Aumento das ameaças nucleares faz mercado de bunkers disparar nos EUA
Setor de construção de abrigos antibombas espera crescimento de 30% em cinco anos; críticos alertam que sensação de segurança é mera distração

Líderes de segurança global soaram um alerta sobre o aumento das ameaças nucleares neste 2024 que se vai, já que os investimentos em armas desse tipo aumentaram US$ 10,7 bilhões de dólares no ano passado, para US$ 91,4 bilhões (R$ 565,57 bilhões, na cotação atual). O aviso parece ter ressoado com a população mundo afora, e as vendas de bunkers privados também aumentaram, em especial nos Estados Unidos – de pequenas caixas de metal onde um único indivíduo entra para se proteger, todo encolhido, até extravagantes mansões subterrâneas.

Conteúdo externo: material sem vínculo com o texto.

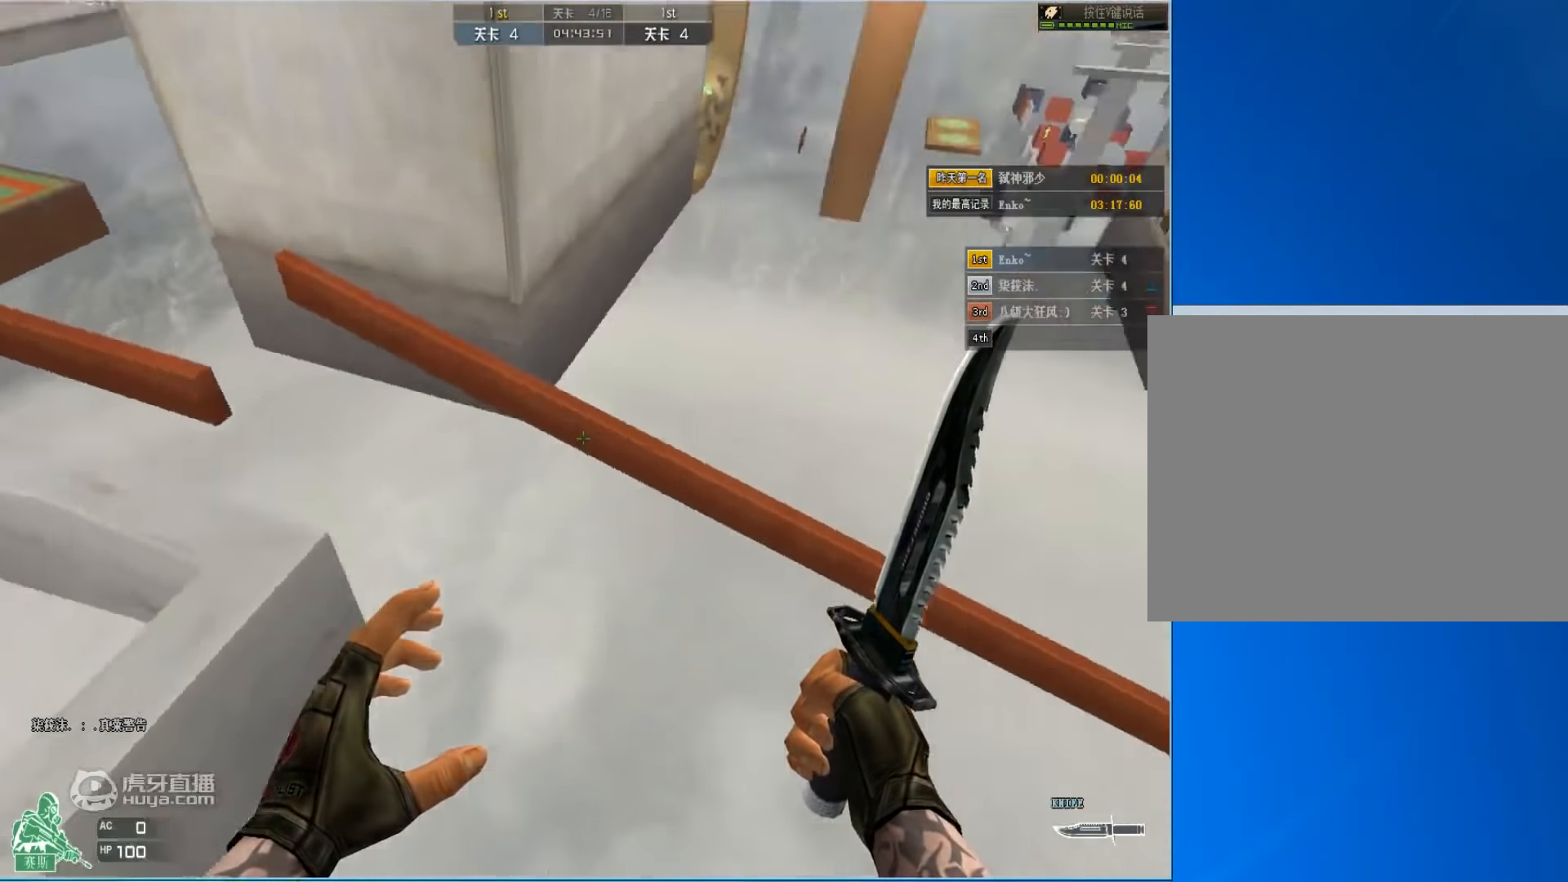
{"keys": ["ctrl", "space", "w"], "mouse": [], "events": [[367, "space", "down"], [434, "ctrl", "down"], [500, "a", "up"]]}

O mercado americano de abrigos antibombas deve crescer quase 30%, de US$ 137 milhões no ano passado para US$ 175 milhões (mais de R$ 1 bilhão), até 2030, de acordo com um relatório de pesquisa de mercado da BlueWeave Consulting. O documento avaliou que os principais fatores de crescimento incluem “a crescente ameaça de ataques nucleares, terroristas ou agitação civil”.
“As pessoas estão inquietas e querem um lugar seguro onde colocar suas famílias. Elas têm essa atitude de que é melhor ter e não precisar, do que precisar e não ter”, disse o CEO da Atlas Survival Shelters, Ron Hubbard, à agência de notícias The Associated Press.
“Prepping” em alta
Segundo o dono da empresa que se diz número 1 no mundo no setor de construção de bunkers, sediada no Texas, os lockdowns durante a pandemia de covid-19, a invasão russa da Ucrânia e a eclosão da guerra Israel-Hamas impulsionaram as vendas. Os preços de seus produtos variam de US$ 20 mil a vários milhões, mas a média é de US$ 500 mil (mais de R$ 3 milhões). Geralmente, a Atlas Survival Shelters vende ao menos um por dia, de acordo com Hubbard.
O livro recém-publicado Be Prepared: Doomsday Prepping in the United States, que se debruça sobre os “preppers” – pessoas que incluem como parte da rotina diária métodos e atividades de proteção contra um potencial cenário apocalíptico –, diz que mais de 20 milhões de americanos se encaixam nesta categoria. Já a Agência Federal de Gestão de Emergências (Fema) determinou em uma pesquisa de 2023 que 51% dos habitantes dos Estados Unidos estão “preparados para um desastre”.
“O ‘prepping’ faz parte do ethos americano bem antes do neoliberalismo e até mesmo antes de nossas cadeias de suprimentos industriais contemporâneas”, escreveram Robert Kirsch e Emily Ray, autores do livro, na revista de psicologia Psyche. “Os americanos foram instados e treinados para serem ‘preparadores’ enquanto crianças, em várias organizações de escoteiros, quando colonos (no século XVIII), que receberam terras do governo federal no projeto de ‘domar’ o Oeste, e como cidadãos estáveis e patriotas preparados para sobreviver a ataques nucleares (na Guerra Fria).”
Controvérsias
Críticos alertam que bunkers criam uma falsa percepção de que seria possível sobreviver a uma guerra nuclear. Ativistas anti-proliferação argumentam que a prática de se planejar para sobreviver a uma explosão atômica desvia as atenções do perigos reais e atuais das ameaças nucleares – e da necessidade de impedir a proliferação de armas de destruição em massa.
Enquanto isso, especialistas em desastres do governo dos Estados Unidos dizem que bunkers não são necessários. Uma orientação de 100 páginas da Fema sobre como responder a uma explosão nuclear se concentra em orientar que a população encontre um local coberto, de preferência em um porão, e se mantenha longe das paredes externas por pelo menos um dia.
Ou seja, segundo a Fema, espaços que já existem podem fornecer a proteção necessária contra a precipitação radioativa, que é o principal risco à vida após a explosão em si.
Depois que uma bomba atômica é detonada, leva cerca de 15 minutos para partículas radioativas viajarem 1,5 km ou mais de distância do marco zero, disse a Associated Press Michael Dillon, um cientista do Laboratório Nacional Lawrence Livermore, onde o governo dos EUA projeta armas nucleares. Então, é preciso ficar dentro de um prédio ou construção robusto por cerca de 48h para evitar contaminação.